Type Thesis or Dissertation - Master
Title Demographic and social correlates differentiating Ghanaian women receiving optimal versus sub-optimal antenatal care; the 2008 Measure DHS+ Project.
Author(s)
Publication (Day/Month/Year) 2012
Page numbers 0-0
URL https://bora.uib.no/bitstream/handle/1956/5880/94939617.pdf?sequence=1
Abstract
Introduction:
This study explored the demographic and social correlates differentiating women receiving optimal antenatal care (ANC) from those receiving sub-optimal care in Ghana.

Methods:
A national sample (n=1970) was studied. The sample consisted of women aged 15-49 years from all the ten regions, and from both urban and rural parts of Ghana. Data for the study were obtained from the Measure Demographic and Health Survey 2008 (Measure DHS+ 2008). The variable of optimal and sub-optimal antenatal care was composed by determining the number and timing of antenatal care visits to health facilities and the content of the service package given to women at ANC facilities. The influence of a wide array of variables on optimal antenatal care was tested through bivariate and logistic regression analyses performed using IBM’s SPSS version 19.

Results:
Only one classical social determinant of health, wealth, was statistically significantly associated with optimal antenatal care.

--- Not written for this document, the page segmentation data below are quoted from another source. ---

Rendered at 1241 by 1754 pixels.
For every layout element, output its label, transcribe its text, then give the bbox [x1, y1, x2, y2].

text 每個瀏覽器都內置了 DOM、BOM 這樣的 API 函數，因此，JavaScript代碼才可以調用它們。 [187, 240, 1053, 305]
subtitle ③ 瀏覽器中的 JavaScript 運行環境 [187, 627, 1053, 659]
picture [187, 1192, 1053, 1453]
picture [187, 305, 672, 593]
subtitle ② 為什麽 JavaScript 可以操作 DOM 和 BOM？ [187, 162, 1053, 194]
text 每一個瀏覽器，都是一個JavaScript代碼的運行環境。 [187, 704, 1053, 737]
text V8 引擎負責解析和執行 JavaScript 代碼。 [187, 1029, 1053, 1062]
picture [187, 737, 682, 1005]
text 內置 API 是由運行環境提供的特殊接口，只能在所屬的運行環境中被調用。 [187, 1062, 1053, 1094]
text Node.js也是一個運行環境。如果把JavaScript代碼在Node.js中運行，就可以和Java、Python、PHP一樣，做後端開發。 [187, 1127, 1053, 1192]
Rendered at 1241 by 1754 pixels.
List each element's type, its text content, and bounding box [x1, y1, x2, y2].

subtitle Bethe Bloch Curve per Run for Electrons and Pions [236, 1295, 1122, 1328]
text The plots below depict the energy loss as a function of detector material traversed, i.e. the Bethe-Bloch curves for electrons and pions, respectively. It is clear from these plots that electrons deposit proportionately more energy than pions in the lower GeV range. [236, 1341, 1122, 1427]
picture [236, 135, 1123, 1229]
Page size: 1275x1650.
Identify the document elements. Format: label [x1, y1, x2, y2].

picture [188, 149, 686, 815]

The other variables that were not classical social determinants of health but also statistically significant were; health insurance coverage, participating in a literacy program, getting money for medical treatment and concern about the availability of drugs at medical facility after controlling for age. Wealth was by far the strongest predictor of optimal care after controlling for age. Compared to women living in households in the richest quintile as the reference group, women in the middle quintile were 1.7 times more likely to have received sub-optimal antenatal care. The odds of receiving sub-optimal care were 2.1 and 2.9 in the poorer and poorest quintiles, respectively compared to the reference category. Compared to the reference category which was women having health insurance, women without health insurance were 1.3 times more likely to have received sub-optimal antenatal care. With regards to participating in a literacy program, the odds of receiving sub-optimal care was twice for not participating in a literacy program compared to participating in a literacy program which was the reference category. In relation to getting money for medical treatment, women who had difficulty getting money for medical treatment were 1.2 times less likely to have received optimal care compared to the reference group which was having no problem getting money for medical treatment. Finally, regarding the concern for the availability of drugs at medical facilities, no risks were found associated with this variable. Despite the statistical significance of the associations, the fit of the logistic regression model was poor, with just between 4 and 11 percent of the variance in the antenatal care variable accounted for by variance in the predictor variances combined.

Discussion:
With only one classical social determinant of health being a predictor of optimal antenatal care and other widely used measures such as education and occupation not being successful at predicting optimal care, the indication is that there are other factors such as structural and cultural factors that could help explain what factors differentiate women receiving optimal care from those receiving sub-optimal care which were not addressed by this survey. The results of this study however confirm findings in other studies on antenatal care especially in developing countries.

Conclusion:
The outcome of this research makes it imperative for a follow-up qualitative study to study into the life situations of both women receiving optimal and sub-optimal care to determine what factors differentiate the two groups of women.